The peaty water settled into stillness. White blobs drew together into long slender reflection: a horn that twisted and tapered to a deadly point. The girl carried on with her art, allowing only her eyes to slide toward the reflection. The grooves on the horn became clear, then a gleaming forelock and fierce white brows.

She added pebbles to her design, and the clustered seed heads of reeds. The beast drew closer. It drank from the pool, turning its reflection into mess of petals.

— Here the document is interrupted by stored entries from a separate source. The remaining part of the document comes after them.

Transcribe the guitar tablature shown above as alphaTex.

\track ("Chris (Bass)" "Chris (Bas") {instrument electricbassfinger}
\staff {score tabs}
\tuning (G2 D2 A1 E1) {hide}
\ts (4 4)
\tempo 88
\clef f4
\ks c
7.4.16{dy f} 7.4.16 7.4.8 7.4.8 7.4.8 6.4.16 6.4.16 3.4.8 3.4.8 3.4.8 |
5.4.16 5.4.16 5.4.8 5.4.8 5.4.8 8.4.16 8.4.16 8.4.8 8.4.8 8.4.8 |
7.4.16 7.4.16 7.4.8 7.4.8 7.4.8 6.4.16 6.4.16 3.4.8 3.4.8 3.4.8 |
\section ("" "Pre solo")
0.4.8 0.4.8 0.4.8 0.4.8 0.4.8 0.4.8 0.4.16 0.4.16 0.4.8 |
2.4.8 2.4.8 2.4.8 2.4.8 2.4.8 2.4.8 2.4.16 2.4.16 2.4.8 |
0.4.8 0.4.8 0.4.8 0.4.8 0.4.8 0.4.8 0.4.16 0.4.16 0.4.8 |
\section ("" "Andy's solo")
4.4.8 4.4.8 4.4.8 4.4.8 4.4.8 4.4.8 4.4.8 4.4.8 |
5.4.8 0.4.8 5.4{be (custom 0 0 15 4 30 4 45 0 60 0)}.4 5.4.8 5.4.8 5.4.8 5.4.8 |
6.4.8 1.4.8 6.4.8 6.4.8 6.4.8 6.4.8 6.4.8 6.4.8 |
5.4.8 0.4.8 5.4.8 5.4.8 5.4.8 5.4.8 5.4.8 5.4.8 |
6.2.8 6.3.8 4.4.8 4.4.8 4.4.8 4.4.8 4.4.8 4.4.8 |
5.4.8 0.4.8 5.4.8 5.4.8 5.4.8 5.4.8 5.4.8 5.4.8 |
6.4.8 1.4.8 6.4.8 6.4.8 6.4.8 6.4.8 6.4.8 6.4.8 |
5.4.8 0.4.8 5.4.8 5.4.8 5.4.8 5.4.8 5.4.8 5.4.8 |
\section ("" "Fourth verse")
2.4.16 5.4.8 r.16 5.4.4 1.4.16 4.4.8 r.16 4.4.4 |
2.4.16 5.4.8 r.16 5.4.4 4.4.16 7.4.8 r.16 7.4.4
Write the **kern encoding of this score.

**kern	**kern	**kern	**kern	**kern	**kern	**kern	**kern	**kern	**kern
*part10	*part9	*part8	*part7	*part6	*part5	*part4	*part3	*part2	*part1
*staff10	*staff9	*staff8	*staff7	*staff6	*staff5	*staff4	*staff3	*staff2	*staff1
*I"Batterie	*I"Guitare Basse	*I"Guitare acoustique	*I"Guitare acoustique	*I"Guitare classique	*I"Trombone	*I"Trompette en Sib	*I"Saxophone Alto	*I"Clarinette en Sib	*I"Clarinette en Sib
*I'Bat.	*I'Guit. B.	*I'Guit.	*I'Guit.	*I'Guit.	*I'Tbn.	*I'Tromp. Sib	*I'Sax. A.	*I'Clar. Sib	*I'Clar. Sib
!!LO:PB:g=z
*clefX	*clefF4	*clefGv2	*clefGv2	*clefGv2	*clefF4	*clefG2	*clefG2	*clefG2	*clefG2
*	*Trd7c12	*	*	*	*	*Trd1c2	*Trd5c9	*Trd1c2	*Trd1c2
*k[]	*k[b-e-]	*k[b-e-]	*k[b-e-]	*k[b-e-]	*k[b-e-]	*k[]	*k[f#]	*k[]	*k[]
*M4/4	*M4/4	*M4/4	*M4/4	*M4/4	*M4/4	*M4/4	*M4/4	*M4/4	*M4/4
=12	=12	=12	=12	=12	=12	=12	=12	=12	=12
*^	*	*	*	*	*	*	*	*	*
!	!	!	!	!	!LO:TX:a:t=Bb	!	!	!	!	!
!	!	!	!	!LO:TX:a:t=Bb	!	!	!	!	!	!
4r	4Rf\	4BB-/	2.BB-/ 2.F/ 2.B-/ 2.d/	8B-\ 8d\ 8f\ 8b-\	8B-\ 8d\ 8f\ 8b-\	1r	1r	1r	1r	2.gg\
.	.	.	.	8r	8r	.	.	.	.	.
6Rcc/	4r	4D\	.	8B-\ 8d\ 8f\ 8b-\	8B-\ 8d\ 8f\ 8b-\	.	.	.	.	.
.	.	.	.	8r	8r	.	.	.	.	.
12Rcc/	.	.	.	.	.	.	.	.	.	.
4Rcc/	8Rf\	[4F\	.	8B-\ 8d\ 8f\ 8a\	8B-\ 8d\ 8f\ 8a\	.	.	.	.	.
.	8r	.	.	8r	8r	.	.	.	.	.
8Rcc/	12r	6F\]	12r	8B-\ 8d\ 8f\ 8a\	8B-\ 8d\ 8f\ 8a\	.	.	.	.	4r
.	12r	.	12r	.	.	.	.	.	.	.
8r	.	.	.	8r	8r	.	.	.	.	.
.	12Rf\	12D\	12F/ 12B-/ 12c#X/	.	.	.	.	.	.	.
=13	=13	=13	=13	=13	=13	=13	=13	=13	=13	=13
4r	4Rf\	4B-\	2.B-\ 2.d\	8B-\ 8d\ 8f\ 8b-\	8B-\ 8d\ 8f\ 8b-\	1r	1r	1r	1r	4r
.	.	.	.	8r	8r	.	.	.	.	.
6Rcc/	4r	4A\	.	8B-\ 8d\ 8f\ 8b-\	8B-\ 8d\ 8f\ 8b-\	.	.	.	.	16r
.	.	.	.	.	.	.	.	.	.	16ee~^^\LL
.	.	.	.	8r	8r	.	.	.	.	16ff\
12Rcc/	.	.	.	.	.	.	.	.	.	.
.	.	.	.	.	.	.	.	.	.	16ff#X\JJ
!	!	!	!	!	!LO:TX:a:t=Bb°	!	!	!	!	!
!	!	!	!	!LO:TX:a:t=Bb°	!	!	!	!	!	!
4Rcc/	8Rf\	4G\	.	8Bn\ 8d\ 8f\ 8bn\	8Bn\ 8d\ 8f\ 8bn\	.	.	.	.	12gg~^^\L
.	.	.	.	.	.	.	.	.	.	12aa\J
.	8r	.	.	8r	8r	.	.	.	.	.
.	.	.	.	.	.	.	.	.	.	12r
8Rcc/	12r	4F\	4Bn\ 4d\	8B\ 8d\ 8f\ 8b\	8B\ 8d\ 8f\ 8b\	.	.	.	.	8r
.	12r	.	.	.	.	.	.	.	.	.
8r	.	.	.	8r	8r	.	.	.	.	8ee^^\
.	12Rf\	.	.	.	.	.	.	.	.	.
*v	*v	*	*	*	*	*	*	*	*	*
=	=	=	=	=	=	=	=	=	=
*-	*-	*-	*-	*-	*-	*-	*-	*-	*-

She kept her head down. Whiskers touched her cheek.  The sweet breath made a cloud over the tree trunk. Water drops fell from the beast’s glistening beard.

She sat back. It laid its head upon her lap and folded its razor-sharp hooves away. Its ears drooped. She smoothed its mane, finer than the silken strands of fire-weed, softer than dandelion clocks. The unicorn crooned a song – a ballad of fear of and freedom and trust. She stored it in her heart alongside the love of her lost mother. Then she slept.

The dawn brought the songs of small birds, and the unicorn rose and left.

When she found her way back to the Tavern, the cattle had long gone. Her father held her tight, his back to the forest.

‘I thought you had died in there. What happened?’

She shook he head, said nothing and embraced him tightly. As for the drover’s lad, she’d thank him next year – if she and her story were still there.

 

The Lord-by-the-Sea squinted at the Pilgrim Woman.

‘You know a great deal about this lass and where she lived – how might that be?’

‘Now that would be telling – and I’ve done with tales for this week,’ she answered, then gave the carter’s boy a wink.

10 thoughts on “The Story Hunt

  1. I absolutely love this and loved the paragraph that begins; ‘By the light of a broad moon’ … ‘Dark and plain were her clothes to slip between the tree trunks…’ Gorgeous and magical.

  2. Magical. I can feel it, smell it, taste it!

    I have so many favourite lines, but I love…
    ‘Sweet, hot breath bloomed into the clearing’. Never thought of a breath ‘blooming’ before.